Would you return exactly the lines below from the line with "plate: none [76,354,204,383]" through the line with "mug: none [432,318,459,349]", both included, and nothing else, leaving out the pictures?

--- Exercise material ---
--------------------------------------------------

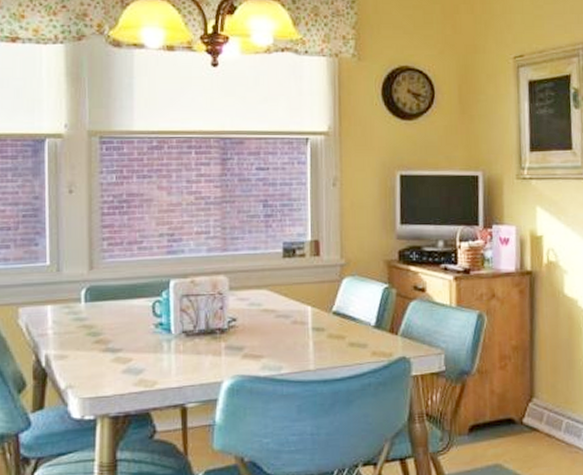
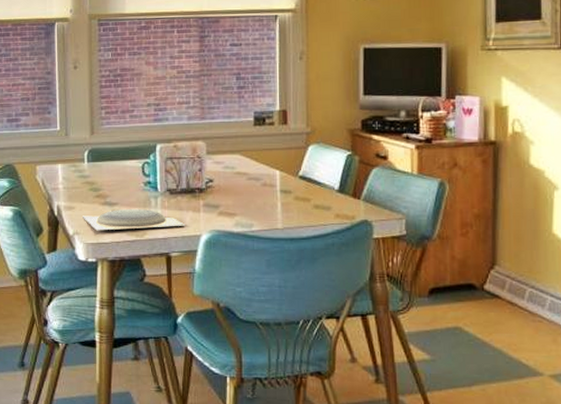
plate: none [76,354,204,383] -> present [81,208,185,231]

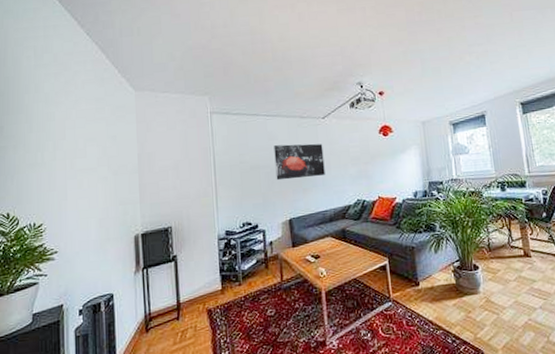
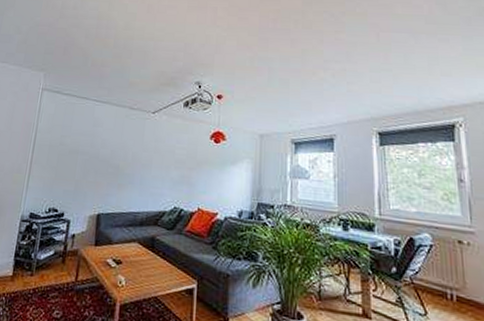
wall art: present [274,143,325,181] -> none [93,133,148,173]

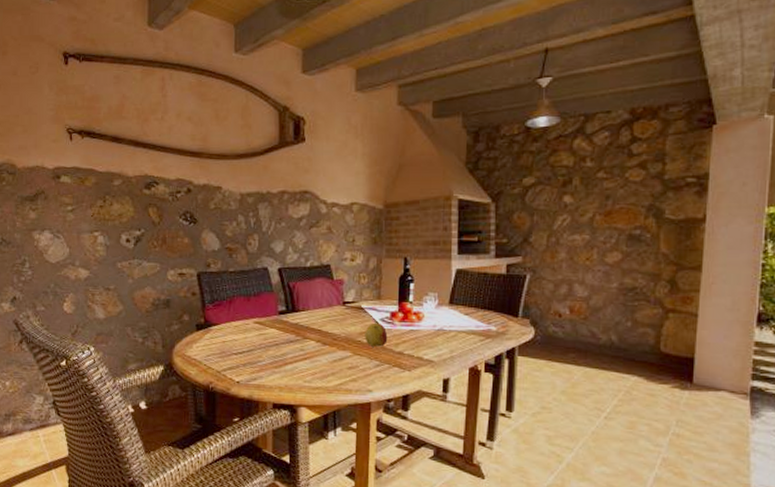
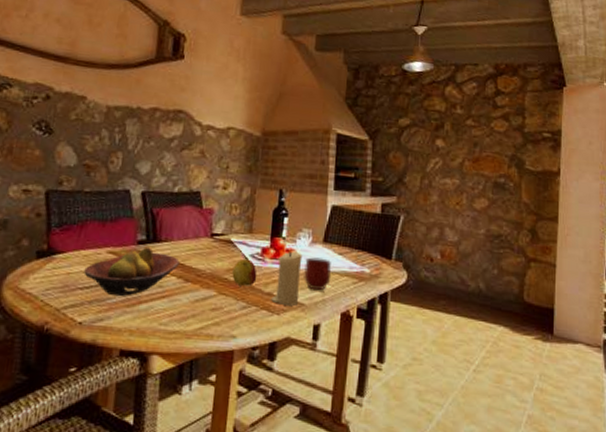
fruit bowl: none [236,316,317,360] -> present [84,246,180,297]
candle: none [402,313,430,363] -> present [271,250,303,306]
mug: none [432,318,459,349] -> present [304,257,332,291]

--------------------------------------------------

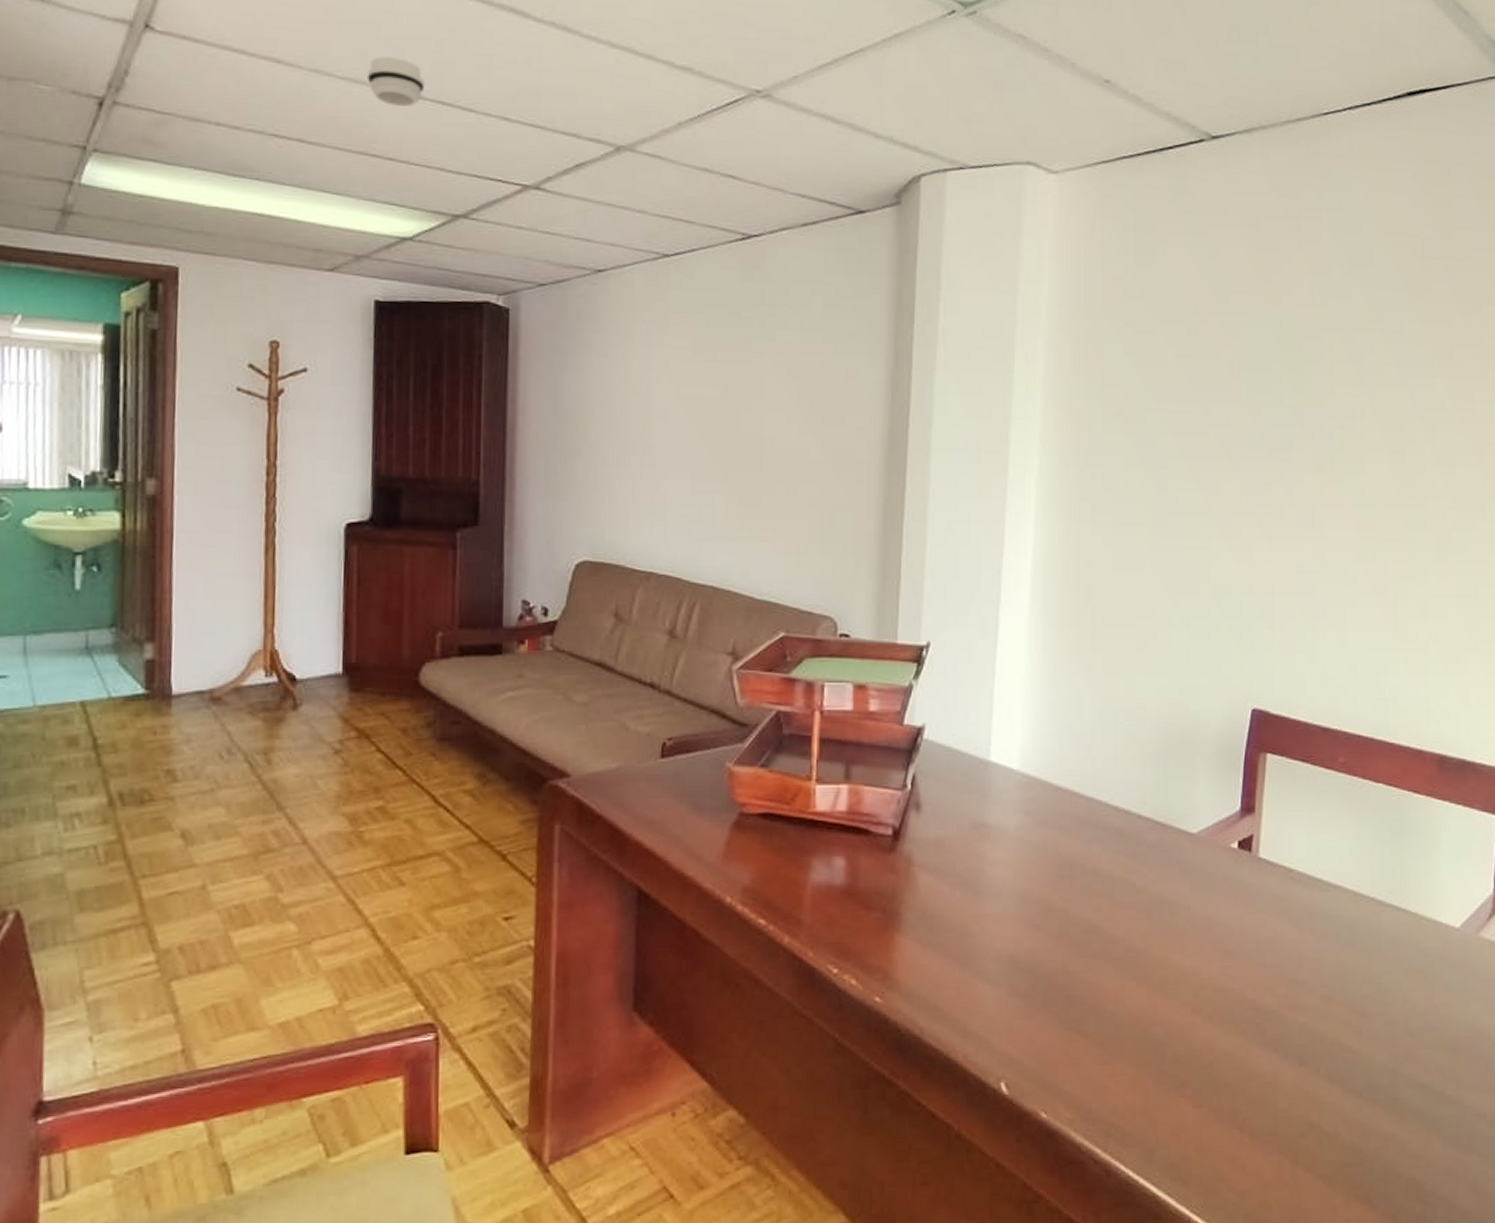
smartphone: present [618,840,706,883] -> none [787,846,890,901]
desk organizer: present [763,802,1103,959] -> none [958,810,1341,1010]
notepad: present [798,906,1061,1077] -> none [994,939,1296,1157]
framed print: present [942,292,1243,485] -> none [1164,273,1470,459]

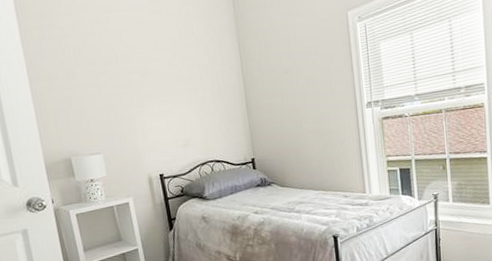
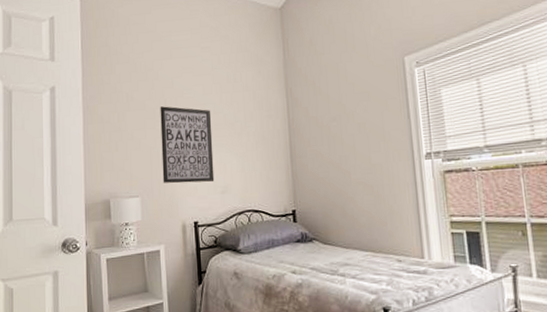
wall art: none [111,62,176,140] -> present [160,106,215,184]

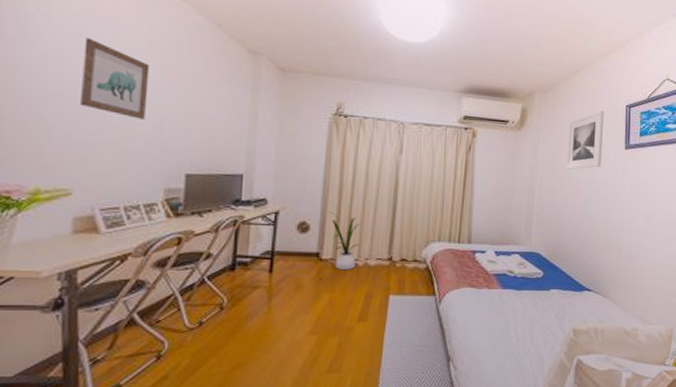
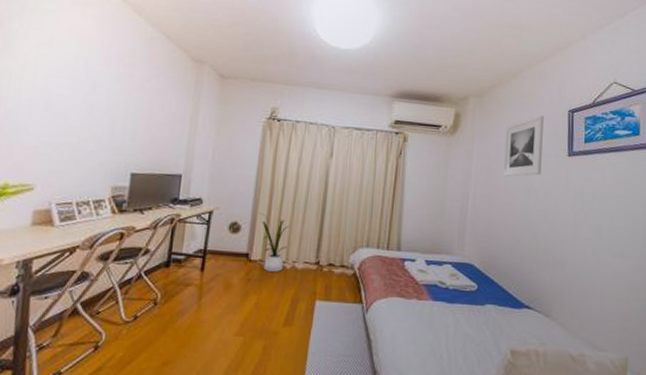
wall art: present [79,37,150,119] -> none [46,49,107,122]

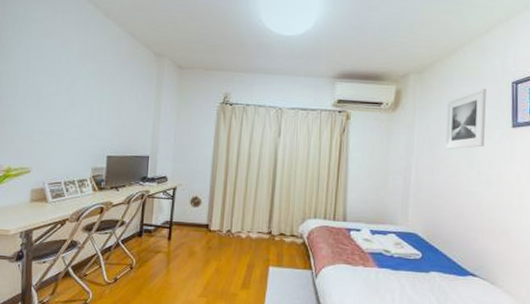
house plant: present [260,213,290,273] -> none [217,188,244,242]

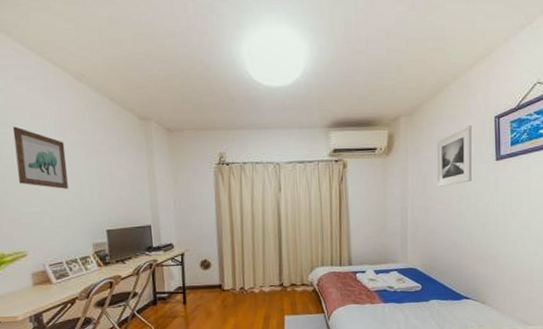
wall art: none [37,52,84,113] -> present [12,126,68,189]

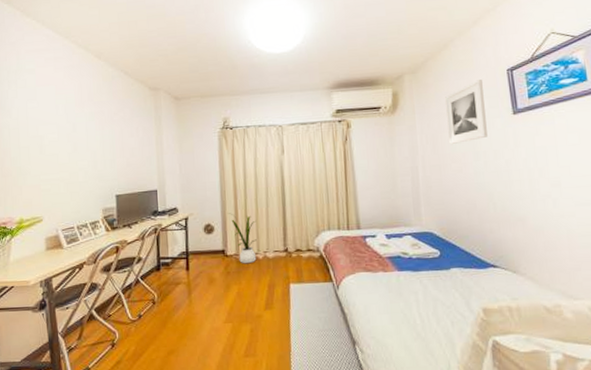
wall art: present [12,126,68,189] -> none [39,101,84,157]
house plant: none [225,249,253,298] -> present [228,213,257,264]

--------------------------------------------------

--- Your response ---
plate: none [76,354,204,383] -> present [81,208,185,231]

wall art: present [274,143,325,181] -> none [93,133,148,173]

fruit bowl: none [236,316,317,360] -> present [84,246,180,297]
candle: none [402,313,430,363] -> present [271,250,303,306]
mug: none [432,318,459,349] -> present [304,257,332,291]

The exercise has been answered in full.